15 Ridiculous Sharper Image Gadgets
Last year one of our favorite mall visit time-wasters, The Sharper Image, filed for bankruptcy and closed all its stores. We were crushed by the loss of all those useless, cheap-feeling gadgets we loved to play with but never bought (hence the bankruptcy). Fortunately, we read yesterday in The New York Times of the company’s ambitious after-life through liscensing. By selling the rights to market and sell its products to other companies, Sharper Image can get back to designing wacky gadgets without having to worry about how to get money for them. In celebration of Sharper Image’s return from beyond the recession grave, here are Listicles’ favorite 15 Ridiculous Sharper Image Gadgets.
Voice-Operated Grocery List Printer

Because soon nobody will remember how to write with their hands.
Dashboard Air Purifier

In case the air inside your car is as polluted as the air outside.
Hand-Held Breathalizer

So you’ll know to call your lawyer before you get arrested.
Hands-Free Can Opener

Because, really, can-opener are kind of a pain in the ass.
Two-Wheel Pivoting Skateboard

Until the hoverboards from Back to the Future go on the market, this is as close as it gets.
Clocky the Rolling Alarm Clock

No more hiding from your alarm clock (can be programmed to prod, splash and beat especially heavy sleepers).
The Aluminum-Cast ISIS Puzzle (doesn’t actually levitate)

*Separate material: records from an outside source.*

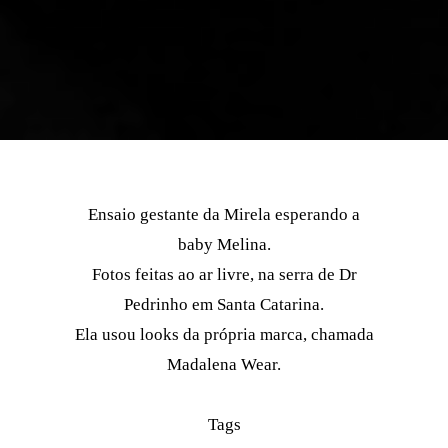
Ensaio gestante da Mirela esperando a
baby Melina.
Fotos feitas ao ar livre, na serra de Dr
Pedrinho em Santa Catarina.
Ela usou looks da própria marca, chamada
Madalena Wear.
Tags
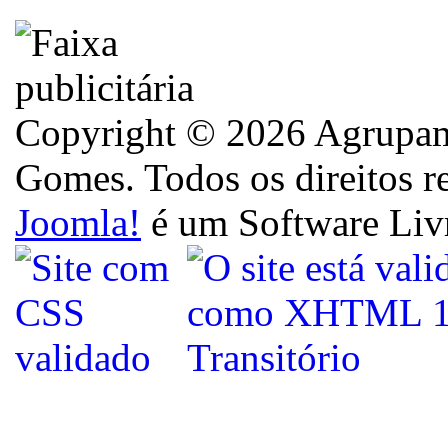
Copyright © 2026 Agrupame
Gomes. Todos os direitos r
Joomla!
é um Software Liv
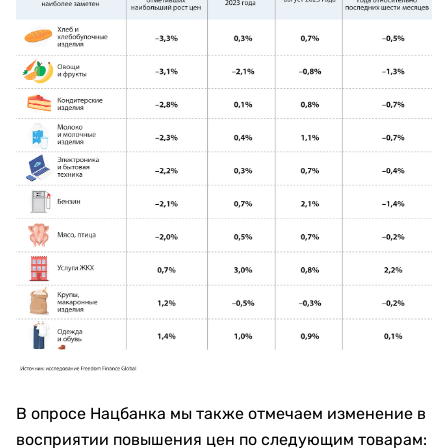
В опросе Нацбанка мы также отмечаем изменение в
восприятии повышения цен по следующим товарам:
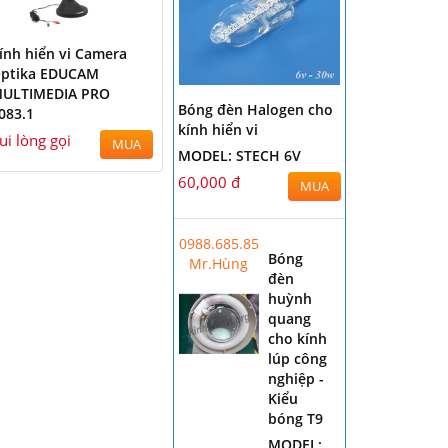
ính hiển vi Camera
ptika EDUCAM
ULTIMEDIA PRO
Bóng đèn Halogen cho
083.1
kính hiển vi
ui lòng gọi
MUA
MODEL: STECH 6V
60,000 đ
MUA
0988.685.856
Bóng
Mr.Hùng
đèn
huỳnh
quang
cho kính
lúp công
nghiệp -
Kiểu
bóng T9
MODEL:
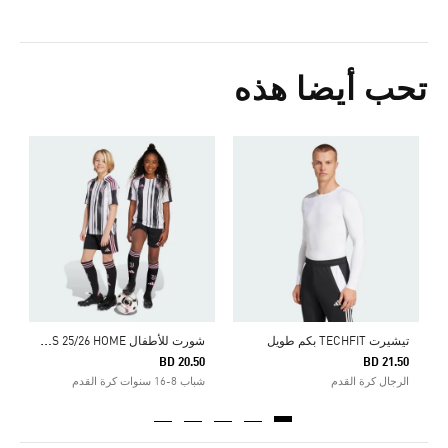
تحب أيضا هذه
Price Reduced From
To
4
ا
ش
ورت للأطفال JUVENTUS 25/26 HOME
تيشيرت TECHFIT بكم طويل
BD 20.50
BD 21.50
الرجال كرة القدم
شباب 8-16 سنوات كرة القدم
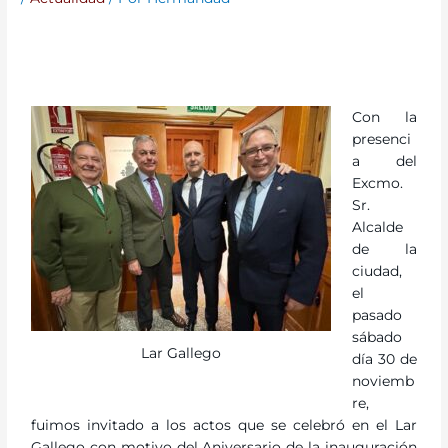
Con la
presenci
a del
Excmo.
Sr.
Alcalde
de la
ciudad,
el
pasado
sábado
Lar Gallego
día 30 de
noviemb
re,
fuimos invitado a los actos que se celebró en el Lar
Gallego con motivo del Aniversario de la inauguración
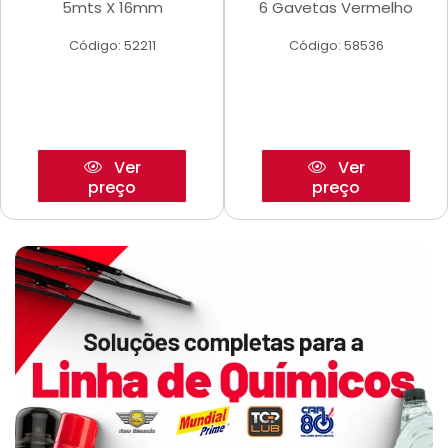
5mts X 16mm
6 Gavetas Vermelho
Código: 52211
Código: 58536
Ver
Ver
preço
preço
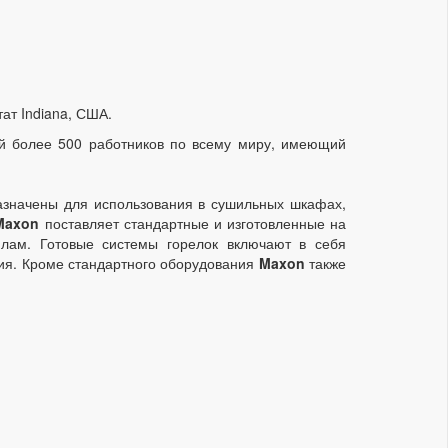
тат Indiana, США.
 более 500 работников по всему миру, имеющий
азначены для использования в сушильных шкафах,
Maxon
поставляет стандартные и изготовленные на
илам. Готовые системы горелок включают в себя
ния. Кроме стандартного оборудования
Maxon
также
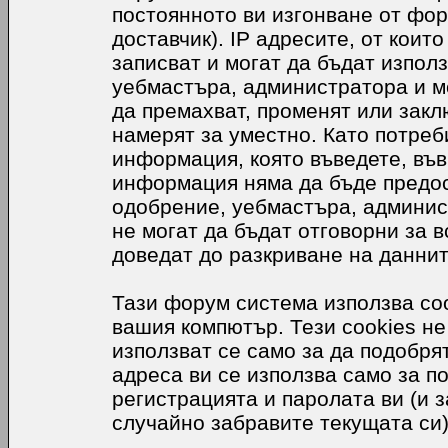
постоянното ви изгонване от фор
доставчик). IP адресите, от коит
записват и могат да бъдат използ
уебмастъра, администратора и м
да премахват, променят или закл
намерят за уместно. Като потреб
информация, която въведете, във
информация няма да бъде предос
одобрение, уебмастъра, админис
не могат да бъдат отговорни за в
доведат до разкриване на даннит
Тази форум система използва coo
вашия компютър. Тези cookies не
използват се само за да подобр
адреса ви се използва само за п
регистрацията и паролата ви (и 
случайно забравите текущата си)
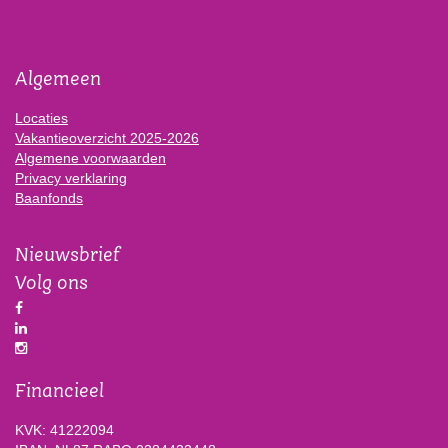
Algemeen
Locaties
Vakantieoverzicht 2025-2026
Algemene voorwaarden
Privacy verklaring
Baanfonds
Nieuwsbrief
Volg ons
Financieel
KVK: 41222094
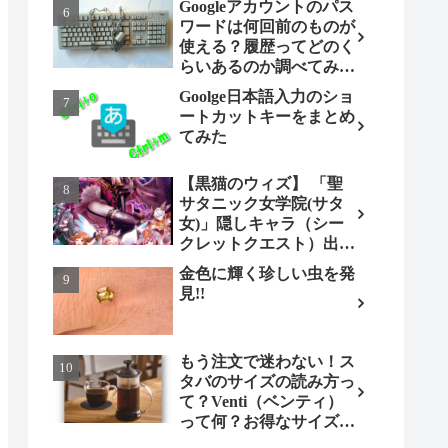
Googleアカウントのパス
ワードは何回前のものが
使える？履歴ってどのく
らいあるのか調べてみま
した。
Goolge日本語入力のショ
ートカットキーをまとめ
てみた
【黒猫のウィズ】 「聖
サタニック女学院(サタ
女)」隠しキャラ（シー
クレットクエスト）出現
条件とは（ノーマル編）
金色に輝く珍しい虫を発
見!!
もう注文で迷わない！ス
タバのサイズの読み方っ
て？Venti（ベンティ）
って何？お得なサイズも
調べてみよう！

This is what the people in Stargate play with instead of Rubick’s cubes.
iWave Cube Mini-Microwave

We have this in our apartment (it’s the only microwave that would fit into our kitchenette-closet) and it is awesome.
Temperature-Gauging Pitchfork

Can be clipped safely to belt for especially drunken BBQs.
Electronic Nose-Trimmer

Classic Sharper Image stuff. Surprisingly efficient for self-defense, as it turn out.
Hands-Free Soap Dispenser

Solving the age-old problem of how to turn on the tap once your hands are soapy without getting soap on the tap.
Cardio-Boarding Fitness Machine

Too cold to surf, to wet to skate or too warm to snowboard? Hit the waves, parks or slopes in the comfort of your home.
Hand-Held UV Sanitizer

Because you’re so filthy that all your stuff is covered in microscopic bacteria.
Wooden Speaker iPod Dock

Giving the go-to populist chic mp3 player a decidedly upper-crust twist.
Robot Panda (cub not included)

Because they’ll be going extinct soon, and aren’t that cudly in real life.